▶ Text:

Open gaborpapp opened 5 years ago

gaborpapp commented 5 years ago

I think that geom::Torus radii naming is a bit confusing and should be documented. Usually the distance between the axis and the center of the rotated circle is known as major radius (R), whereas the circle radius is called minor radius (r). While Cinder's major radius seems to be R + r, and minor radius is R.

paulhoux commented 5 years ago

Good point, Gabor. Changing the implementation would break existing code, but adding some documentation will do no harm. Do you think you could make a PR for it?

gaborpapp commented 5 years ago

Thanks Paul. I would clarify it something like this: major is the distance from the axis to the farthest point of the torus. minor is the distance between the axis and the center of the rotated circle.

Looking at the code of ratio() (https://github.com/cinder/Cinder/blob/master/include/cinder/GeomIo.h#L531) also uses the naming, but the code works differently.

The documentation says it Specifies the major and minor radius as a ratio (minor : major). Resulting torus will fit unit cube, but the code is mRadiusMajor = 1; mRadiusMinor = 1 - ratio; so radius( 1.0, 0.75 ) generates the same torus as aspect( 0.25 ), and not aspect( 0.75 ) as the comment suggests.

Here I think the code should be fixed to work according the documentation, although maybe it would be better to stick to the standard naming and break existing code to avoid further confusion. What do you think?

richardeakin commented 5 years ago

I think our policy has been that if the code will break at compile time, it's okay to make the change to improve an API. But we should avoid silent breaking changes, which I think this one would fall under. May I suggest adding a new method called radiusCentered( major, minor ) for the 'usual' version, and then improving the docs on the existing methods?

I will say that I recall fiddling with the Torus methods quite a bit to understand what the params are controlling major / minor axes, so improved docs would be great.

▶ Records supplied:
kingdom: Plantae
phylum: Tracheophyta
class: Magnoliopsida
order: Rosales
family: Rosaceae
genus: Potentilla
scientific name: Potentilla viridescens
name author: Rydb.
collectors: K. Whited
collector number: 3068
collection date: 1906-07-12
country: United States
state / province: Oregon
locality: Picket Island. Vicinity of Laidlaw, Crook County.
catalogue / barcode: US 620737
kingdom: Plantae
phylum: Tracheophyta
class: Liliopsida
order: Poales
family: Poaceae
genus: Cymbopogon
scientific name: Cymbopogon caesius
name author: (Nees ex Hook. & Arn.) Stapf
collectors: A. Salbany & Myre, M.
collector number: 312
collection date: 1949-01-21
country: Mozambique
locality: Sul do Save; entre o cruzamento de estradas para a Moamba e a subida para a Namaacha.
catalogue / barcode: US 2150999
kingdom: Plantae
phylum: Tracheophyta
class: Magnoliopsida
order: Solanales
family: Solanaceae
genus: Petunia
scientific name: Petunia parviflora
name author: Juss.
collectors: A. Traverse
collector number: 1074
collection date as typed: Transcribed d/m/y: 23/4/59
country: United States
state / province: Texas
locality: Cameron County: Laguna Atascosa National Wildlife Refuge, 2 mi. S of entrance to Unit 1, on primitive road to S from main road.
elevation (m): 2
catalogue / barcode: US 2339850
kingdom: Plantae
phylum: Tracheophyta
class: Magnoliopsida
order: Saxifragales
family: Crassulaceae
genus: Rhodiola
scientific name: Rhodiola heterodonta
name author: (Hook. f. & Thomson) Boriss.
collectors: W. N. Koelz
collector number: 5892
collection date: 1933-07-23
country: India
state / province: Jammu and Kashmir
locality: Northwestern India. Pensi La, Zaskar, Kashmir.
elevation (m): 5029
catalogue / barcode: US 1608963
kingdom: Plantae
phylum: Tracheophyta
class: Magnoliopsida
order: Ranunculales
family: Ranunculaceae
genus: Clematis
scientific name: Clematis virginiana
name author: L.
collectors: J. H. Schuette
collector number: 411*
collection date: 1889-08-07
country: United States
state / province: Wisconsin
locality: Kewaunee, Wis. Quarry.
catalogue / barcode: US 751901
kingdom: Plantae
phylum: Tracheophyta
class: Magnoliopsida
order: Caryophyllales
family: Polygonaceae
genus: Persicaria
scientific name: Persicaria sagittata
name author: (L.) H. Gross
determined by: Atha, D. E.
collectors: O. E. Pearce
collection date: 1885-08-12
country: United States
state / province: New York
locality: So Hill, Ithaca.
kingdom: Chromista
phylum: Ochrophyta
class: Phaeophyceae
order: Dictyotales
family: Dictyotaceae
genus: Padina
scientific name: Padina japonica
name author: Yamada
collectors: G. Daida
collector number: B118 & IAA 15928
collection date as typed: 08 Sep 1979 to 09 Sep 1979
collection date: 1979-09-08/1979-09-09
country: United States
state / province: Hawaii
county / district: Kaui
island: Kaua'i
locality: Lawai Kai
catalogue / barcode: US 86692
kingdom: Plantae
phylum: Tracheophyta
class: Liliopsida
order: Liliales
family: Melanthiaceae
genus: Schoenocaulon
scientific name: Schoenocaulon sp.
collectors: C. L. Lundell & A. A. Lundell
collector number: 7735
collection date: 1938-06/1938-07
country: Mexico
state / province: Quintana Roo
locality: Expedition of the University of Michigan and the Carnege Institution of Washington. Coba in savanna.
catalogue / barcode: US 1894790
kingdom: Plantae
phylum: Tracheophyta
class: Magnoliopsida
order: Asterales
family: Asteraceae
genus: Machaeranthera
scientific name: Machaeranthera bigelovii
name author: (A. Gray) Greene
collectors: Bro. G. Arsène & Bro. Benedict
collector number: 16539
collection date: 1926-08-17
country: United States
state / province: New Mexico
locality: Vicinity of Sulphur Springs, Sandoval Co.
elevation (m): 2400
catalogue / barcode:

▶ Problem A:
In the torus discussion, what new method does richardeakin propose adding for the "usual" version?
▶ Problem B:
Copy out the portion of the torus discussion from "Good point, Gabor." up to and including "the rotated circle.".
The records were drawn from a separate source and are unrelated to the text.

▶ Response area A:
A method called radiusCentered( major, minor ).

▶ Response area B:
Good point, Gabor. Changing the implementation would break existing code, but adding some documentation will do no harm. Do you think you could make a PR for it?

gaborpapp commented 5 years ago

Thanks Paul. I would clarify it something like this: major is the distance from the axis to the farthest point of the torus. minor is the distance between the axis and the center of the rotated circle.